▸ Data in this exercise
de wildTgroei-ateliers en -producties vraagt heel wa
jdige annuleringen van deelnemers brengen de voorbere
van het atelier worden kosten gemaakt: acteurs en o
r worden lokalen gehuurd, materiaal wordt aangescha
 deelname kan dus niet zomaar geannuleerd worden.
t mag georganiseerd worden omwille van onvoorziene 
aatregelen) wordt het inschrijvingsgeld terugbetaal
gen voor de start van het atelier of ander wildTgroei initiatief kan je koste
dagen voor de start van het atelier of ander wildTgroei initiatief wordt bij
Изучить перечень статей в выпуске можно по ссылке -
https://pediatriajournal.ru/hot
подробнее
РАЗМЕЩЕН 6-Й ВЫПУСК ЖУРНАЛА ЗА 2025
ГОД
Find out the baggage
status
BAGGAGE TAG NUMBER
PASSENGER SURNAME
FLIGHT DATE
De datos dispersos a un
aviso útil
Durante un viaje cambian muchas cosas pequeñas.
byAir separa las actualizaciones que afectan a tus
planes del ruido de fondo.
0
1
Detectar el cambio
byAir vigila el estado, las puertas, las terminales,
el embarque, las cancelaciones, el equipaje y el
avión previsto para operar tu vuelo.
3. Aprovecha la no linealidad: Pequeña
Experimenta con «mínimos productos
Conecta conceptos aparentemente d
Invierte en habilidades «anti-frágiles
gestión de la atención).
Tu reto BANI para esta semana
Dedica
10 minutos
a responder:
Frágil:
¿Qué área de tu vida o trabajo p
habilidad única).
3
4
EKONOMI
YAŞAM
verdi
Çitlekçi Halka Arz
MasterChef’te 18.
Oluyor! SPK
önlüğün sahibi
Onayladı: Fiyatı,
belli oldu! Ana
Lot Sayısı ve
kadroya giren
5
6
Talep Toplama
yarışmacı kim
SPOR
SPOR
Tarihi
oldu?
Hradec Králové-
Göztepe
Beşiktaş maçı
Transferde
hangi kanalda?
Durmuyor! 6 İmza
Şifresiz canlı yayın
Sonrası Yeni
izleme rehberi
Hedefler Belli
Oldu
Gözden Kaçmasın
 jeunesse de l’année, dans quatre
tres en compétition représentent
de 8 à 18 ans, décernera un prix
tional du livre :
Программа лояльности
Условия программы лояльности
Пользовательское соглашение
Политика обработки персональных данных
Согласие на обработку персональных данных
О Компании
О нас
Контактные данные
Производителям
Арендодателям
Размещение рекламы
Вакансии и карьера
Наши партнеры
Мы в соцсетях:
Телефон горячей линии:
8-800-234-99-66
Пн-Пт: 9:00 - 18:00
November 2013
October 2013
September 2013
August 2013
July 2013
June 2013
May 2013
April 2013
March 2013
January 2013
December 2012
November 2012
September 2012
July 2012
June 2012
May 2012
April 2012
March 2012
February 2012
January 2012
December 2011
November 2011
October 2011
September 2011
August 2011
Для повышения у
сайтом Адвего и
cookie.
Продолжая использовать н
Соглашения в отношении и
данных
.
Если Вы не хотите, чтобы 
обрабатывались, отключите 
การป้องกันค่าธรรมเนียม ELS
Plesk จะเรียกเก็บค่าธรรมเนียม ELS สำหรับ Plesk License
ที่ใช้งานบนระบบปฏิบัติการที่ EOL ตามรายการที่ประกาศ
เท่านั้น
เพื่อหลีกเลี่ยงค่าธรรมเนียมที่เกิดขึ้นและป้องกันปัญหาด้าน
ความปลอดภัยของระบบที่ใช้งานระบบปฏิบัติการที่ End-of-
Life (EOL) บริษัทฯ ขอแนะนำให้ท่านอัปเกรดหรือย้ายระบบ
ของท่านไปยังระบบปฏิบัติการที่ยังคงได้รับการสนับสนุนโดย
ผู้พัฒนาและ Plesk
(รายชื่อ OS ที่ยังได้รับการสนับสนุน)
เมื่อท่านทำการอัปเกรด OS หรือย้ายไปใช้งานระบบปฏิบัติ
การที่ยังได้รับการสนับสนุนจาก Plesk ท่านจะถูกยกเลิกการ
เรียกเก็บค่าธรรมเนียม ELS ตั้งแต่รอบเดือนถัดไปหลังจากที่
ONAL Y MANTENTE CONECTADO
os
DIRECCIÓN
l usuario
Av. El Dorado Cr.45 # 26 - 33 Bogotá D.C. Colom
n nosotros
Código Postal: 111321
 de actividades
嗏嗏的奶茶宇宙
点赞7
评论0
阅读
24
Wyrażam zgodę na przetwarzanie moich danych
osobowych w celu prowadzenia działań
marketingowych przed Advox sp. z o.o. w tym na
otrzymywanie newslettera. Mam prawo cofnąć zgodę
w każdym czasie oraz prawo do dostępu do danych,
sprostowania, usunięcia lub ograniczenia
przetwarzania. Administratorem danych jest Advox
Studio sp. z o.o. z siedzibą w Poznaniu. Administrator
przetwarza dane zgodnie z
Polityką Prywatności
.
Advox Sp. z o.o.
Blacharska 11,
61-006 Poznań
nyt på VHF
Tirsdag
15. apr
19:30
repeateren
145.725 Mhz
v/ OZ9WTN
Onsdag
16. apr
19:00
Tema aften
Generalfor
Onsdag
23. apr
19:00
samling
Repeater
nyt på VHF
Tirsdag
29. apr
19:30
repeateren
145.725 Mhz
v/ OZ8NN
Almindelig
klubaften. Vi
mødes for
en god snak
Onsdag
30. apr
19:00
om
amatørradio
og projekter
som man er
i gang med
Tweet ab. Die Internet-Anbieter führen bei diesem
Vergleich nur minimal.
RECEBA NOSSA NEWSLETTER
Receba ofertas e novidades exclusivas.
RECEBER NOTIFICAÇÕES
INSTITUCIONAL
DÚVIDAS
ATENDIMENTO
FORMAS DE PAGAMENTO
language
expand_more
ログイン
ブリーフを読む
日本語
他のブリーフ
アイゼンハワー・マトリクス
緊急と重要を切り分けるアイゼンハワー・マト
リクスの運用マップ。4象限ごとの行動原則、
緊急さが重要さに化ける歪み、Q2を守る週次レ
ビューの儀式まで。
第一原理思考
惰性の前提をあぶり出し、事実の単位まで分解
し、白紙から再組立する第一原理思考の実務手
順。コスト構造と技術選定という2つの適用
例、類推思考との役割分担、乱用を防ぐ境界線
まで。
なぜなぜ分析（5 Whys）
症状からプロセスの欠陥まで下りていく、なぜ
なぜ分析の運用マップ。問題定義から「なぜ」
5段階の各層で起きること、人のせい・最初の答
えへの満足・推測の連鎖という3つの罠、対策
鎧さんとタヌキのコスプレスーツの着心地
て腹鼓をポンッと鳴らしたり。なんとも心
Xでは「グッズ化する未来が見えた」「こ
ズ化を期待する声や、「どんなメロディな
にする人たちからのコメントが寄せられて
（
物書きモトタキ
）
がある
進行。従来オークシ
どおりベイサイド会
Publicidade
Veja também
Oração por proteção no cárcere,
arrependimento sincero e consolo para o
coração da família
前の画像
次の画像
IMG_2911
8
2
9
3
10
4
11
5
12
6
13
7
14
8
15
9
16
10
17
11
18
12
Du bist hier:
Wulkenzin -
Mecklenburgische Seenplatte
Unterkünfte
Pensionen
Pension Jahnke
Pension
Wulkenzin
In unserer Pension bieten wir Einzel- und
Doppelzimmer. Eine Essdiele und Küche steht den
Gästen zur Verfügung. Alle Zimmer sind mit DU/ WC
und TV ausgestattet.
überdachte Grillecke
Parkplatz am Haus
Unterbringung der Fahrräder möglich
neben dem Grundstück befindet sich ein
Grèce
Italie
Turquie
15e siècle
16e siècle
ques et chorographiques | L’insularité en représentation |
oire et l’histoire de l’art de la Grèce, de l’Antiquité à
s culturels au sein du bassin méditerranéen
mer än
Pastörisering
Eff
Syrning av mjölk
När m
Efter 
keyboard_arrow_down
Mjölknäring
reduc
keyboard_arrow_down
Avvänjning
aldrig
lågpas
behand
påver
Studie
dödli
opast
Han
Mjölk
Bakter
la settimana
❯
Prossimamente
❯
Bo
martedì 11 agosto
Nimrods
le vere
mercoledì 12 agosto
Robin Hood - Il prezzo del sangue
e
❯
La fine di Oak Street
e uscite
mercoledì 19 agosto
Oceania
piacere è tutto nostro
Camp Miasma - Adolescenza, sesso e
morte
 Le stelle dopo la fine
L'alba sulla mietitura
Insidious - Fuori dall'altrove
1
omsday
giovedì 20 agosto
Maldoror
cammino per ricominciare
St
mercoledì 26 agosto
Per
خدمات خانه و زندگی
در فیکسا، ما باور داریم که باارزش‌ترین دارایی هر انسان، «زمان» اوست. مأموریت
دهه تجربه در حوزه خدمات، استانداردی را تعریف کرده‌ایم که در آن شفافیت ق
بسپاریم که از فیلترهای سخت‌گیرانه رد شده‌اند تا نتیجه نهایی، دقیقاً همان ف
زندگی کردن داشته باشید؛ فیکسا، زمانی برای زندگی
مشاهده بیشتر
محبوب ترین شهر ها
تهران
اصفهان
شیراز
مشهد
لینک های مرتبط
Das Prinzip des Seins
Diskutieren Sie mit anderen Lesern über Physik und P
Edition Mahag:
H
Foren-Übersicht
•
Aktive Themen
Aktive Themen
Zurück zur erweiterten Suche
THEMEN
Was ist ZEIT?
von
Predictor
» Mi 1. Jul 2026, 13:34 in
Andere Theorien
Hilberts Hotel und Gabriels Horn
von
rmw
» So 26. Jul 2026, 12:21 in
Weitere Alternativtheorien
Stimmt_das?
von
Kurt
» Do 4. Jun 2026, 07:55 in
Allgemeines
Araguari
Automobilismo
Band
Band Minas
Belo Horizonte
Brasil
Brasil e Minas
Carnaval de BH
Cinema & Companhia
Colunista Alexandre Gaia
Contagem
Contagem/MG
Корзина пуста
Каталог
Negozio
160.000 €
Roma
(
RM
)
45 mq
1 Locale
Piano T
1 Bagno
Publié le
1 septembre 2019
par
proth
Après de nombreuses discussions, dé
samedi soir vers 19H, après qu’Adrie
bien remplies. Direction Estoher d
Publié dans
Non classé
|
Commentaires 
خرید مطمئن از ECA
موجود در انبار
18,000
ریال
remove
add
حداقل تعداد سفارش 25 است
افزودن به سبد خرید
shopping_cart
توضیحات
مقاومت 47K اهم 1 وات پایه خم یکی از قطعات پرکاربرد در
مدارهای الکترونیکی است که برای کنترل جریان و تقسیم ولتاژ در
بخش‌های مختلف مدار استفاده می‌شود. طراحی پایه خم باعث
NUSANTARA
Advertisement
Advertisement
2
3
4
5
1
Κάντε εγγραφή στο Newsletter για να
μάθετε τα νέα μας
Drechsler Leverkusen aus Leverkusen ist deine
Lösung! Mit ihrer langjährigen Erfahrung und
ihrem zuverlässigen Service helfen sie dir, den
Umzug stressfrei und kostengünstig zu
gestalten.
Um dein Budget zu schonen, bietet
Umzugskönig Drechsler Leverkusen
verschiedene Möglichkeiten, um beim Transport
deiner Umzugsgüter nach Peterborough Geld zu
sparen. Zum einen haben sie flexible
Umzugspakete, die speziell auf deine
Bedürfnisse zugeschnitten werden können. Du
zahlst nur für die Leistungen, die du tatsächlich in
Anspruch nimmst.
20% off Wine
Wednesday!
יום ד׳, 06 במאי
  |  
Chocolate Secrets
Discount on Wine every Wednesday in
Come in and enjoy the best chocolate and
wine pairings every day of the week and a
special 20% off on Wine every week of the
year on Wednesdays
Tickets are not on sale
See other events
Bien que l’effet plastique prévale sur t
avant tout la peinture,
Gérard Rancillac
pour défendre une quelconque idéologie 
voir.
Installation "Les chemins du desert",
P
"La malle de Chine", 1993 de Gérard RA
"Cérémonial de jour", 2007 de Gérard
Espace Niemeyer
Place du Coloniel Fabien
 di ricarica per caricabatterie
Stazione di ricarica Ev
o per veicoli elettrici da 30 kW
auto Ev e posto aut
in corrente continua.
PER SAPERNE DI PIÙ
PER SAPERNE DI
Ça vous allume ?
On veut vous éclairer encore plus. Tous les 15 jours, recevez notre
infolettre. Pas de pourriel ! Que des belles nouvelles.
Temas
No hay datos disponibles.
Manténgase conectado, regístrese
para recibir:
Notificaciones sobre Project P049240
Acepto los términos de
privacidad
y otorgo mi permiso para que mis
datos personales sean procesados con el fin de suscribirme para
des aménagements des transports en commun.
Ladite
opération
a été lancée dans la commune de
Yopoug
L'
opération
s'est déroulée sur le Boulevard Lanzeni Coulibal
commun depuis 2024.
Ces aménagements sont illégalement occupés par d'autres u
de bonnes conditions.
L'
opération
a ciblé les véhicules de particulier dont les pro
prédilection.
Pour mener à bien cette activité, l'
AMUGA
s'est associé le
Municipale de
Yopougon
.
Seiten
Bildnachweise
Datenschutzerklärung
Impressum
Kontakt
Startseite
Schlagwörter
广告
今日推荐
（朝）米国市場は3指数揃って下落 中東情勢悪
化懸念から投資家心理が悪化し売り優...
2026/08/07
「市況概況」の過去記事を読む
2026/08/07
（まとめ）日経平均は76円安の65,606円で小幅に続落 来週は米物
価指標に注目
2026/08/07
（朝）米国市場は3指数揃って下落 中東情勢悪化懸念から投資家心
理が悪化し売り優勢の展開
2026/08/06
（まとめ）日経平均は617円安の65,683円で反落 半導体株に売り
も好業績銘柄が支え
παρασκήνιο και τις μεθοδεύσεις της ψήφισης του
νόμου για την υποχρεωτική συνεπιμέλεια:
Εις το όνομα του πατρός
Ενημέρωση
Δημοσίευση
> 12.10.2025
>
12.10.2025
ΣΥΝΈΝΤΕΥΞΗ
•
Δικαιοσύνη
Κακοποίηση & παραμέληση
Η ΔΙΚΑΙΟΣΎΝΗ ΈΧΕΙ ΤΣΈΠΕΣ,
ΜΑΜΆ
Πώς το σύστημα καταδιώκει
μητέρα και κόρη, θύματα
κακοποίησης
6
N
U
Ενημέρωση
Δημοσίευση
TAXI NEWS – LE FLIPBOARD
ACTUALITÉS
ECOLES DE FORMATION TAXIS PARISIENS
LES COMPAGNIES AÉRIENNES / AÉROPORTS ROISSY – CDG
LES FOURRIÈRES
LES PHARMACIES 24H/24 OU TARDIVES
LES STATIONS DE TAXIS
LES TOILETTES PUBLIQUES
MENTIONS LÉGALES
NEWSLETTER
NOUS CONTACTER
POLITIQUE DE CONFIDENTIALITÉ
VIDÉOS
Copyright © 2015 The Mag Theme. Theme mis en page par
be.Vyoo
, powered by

▸ Problem statement
Each line above from the one with "datos personales sean" up to and including the one with "commun depuis 2024." must be set down exactly, and no line outside that span may appear.

▸ Written response
datos personales sean procesados con el fin de suscribirme para
des aménagements des transports en commun.
Ladite
opération
a été lancée dans la commune de
Yopoug
L'
opération
s'est déroulée sur le Boulevard Lanzeni Coulibal
commun depuis 2024.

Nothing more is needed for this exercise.